13 Juni 2011 - 19:30

Hujjatul Islam Hasan Akhtari dalam wawancaranya mengatakan, "Kami sungguh berbesar hati, mengharapkan kunjungan Syaikh Al-Azhar dan ulama Mesir yang lain ke Iran dan saya berharap mereka menerima undangan kami, semoga persaudaraan Iran dan Mesir demi persamaan dan kerjasama akan menjadi kenyataan."

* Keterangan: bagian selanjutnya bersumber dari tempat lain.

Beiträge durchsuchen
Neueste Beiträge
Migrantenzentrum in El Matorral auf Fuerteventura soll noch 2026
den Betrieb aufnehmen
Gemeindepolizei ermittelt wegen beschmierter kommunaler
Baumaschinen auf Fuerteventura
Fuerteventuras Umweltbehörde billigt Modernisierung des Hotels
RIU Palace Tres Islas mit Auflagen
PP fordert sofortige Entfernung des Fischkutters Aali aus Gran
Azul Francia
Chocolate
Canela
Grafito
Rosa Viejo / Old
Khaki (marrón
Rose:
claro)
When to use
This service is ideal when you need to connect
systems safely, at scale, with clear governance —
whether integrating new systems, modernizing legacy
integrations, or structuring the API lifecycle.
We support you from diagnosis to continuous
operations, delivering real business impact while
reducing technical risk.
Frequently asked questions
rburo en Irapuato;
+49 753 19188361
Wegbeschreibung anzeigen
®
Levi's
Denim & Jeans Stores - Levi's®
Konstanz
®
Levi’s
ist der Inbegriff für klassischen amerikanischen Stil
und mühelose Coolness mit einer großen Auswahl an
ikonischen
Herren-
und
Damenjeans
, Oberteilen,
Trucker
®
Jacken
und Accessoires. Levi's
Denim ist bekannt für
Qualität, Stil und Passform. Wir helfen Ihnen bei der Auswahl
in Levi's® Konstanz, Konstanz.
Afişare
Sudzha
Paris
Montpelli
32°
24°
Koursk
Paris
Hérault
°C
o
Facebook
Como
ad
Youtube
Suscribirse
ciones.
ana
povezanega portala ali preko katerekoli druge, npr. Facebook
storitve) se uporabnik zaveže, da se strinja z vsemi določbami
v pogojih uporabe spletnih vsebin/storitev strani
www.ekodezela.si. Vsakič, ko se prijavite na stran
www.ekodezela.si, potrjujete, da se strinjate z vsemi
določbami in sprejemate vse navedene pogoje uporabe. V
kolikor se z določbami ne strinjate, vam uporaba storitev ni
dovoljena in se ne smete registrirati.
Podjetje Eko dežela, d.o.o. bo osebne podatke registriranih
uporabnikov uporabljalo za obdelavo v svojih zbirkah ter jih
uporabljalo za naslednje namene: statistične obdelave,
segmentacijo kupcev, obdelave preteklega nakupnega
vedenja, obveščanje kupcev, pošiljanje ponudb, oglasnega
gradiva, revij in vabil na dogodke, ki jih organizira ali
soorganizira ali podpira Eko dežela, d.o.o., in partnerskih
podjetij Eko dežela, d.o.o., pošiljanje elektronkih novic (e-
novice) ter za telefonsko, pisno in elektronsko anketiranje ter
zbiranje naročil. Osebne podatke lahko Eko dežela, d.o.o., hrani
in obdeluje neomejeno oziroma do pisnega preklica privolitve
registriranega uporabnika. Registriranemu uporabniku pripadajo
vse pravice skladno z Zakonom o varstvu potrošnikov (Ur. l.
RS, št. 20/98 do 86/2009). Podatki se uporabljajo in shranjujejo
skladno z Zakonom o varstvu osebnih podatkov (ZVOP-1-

Menurut Kantor Berita ABNA, pimpinan Majma Jahani Ahlul Bait Hujjatul Islam Wal Muslimin Muhammad Hasan Akhtari dalam wawancaranya oleh beberapa wartawan sebuah surat khabar Mesir Al-Ahram membincangkan undangan Shaykh Al-Azhar Ahmad Tayyib ke Iran dan mufti Mesir Ali Jumʽah yang sudah dikirim namun hingga ke hari ini mereka belum mendapatkan jawaban.

Beliau dalam wawancara pada hari sabtu (11/6) mengatakan, “Kami sungguh berbesar hati mengharapkan kesediaan Syaikh Al-Azhar dan ulama Mesir yang lain untuk mengunjungi Iran dan saya berharap mereka menerima undangan kami, semoga persaudaraan Iran dan Mesir demi persamaan dan kerjasama akan menjadi kenyataan.”

Hujjatul Islam Wal Muslimin Muhammad Hasan Akhtari mengingatkan bahawa Hauzah Ilmiyah di Iran sudah bersedia menjalin kerjasama dalam berbagai bidang, khususnya kebudayaan, Agama, pertukaran dosen dan pelajar dengan Universitas Al-Azhar. Beliau mengatakan, “Pintu Iran untuk Al-Azhar dan ulama besar mereka sentiasa terbuka untuk semua urusan yang bermanfaat bagi umat”.

Mengenai pernyataan banyak pengamat politik yang mengatakan kebangkitan revolusi Mesir terinspirasi dari kebangkitan rakyat di Iran beliau mengatakan, “Mesir tidak pernah kekurangan tokoh yang intelek dan memiiiki pendirian. Rakyat Mesir adalah bangsa yang mulia di kalangan bangsa-bangsa di dunia dan mereka sendiri bebas menentukan nasib politik negeri mereka di masa depan”.

Lebih lanjut Akhtari mengatakan, “Yang penting di sini ialah semua partai di Mesir mampu duduk bersama dan menghindari perpecahan khususnya bersatu untuk menampik segala pengaruh kekuatan asing yang menentang segala bentuk pembaharuan di Mesir."

Beliau menganggap politik luar Mesir dekade lalu sebagai sebab revolusi dalam negara ini dan mengatakan, “Kami mengenali bangsa Mesir yang tidak merestui politik luar yang mencampuri urusan dalam negeri”.

Mengenai tudingan bahwa Majma’ Jahani Ahlul Bait berusaha menyebarkan Syiah, beliau mengatakan, “Tuduhan ini tidak benar, kami pencinta Ahlul Bait sama ada Sunni atau Syiah dari seluruh dunia mempunyai hubungan, Majma’ Ahlul Bait tidak mempunyai tugas menyebarkan mazhab Syiah atau membahaskan perbandingan mazhab ini."

Pimpinan Majma’ Jahani Ahlul Bait tersebut lebih lanjut mengatakan Imam Khomeini menganggap perdebatan antara mazhab Sunni dan Syiah adalah haram. Kata beliau, “Ayatullah Ali Khamenei, pemimpin revolusi juga telah mengeluarkan fatwa kewajiban menghormati sahabat dan Ummul Mukminin”.Mengenai hubungan Iran dan Mesir yang terputus sejak beberapa tahun yang lalu, beliau mengatakan, “Walaupun hubungan diplomatik antara dua negara, warga Mesir dan Iran sudah dan masih mempunyai hubungan baik. Iran sejak 20 tahun lalu melanjutkan usaha memperbaiki hubungan dua pihak”.

Hujjatul Islam Akhtari lebih lanjut berkata, “Hubungan dengan komunitas Syiah di Mesir adalah dalam rangka kerja keanggotaan mereka dalam Majma’ Umumi dan pertukaran pendapat tentang masalah Arab, Islam dan persoalan-persoalan internasional”.

Tambah beliau lagi, “Iran secara resmi dengan berdasar pada rasa kemanusiaan telah membuka pintunya untuk kerjasama ekonomi, budaya dan agama dengan Mesir, serta untuk kunjungan warga kedua-dua negara agar pandangan antara dua Negara ini bisa lebih didekatkan”.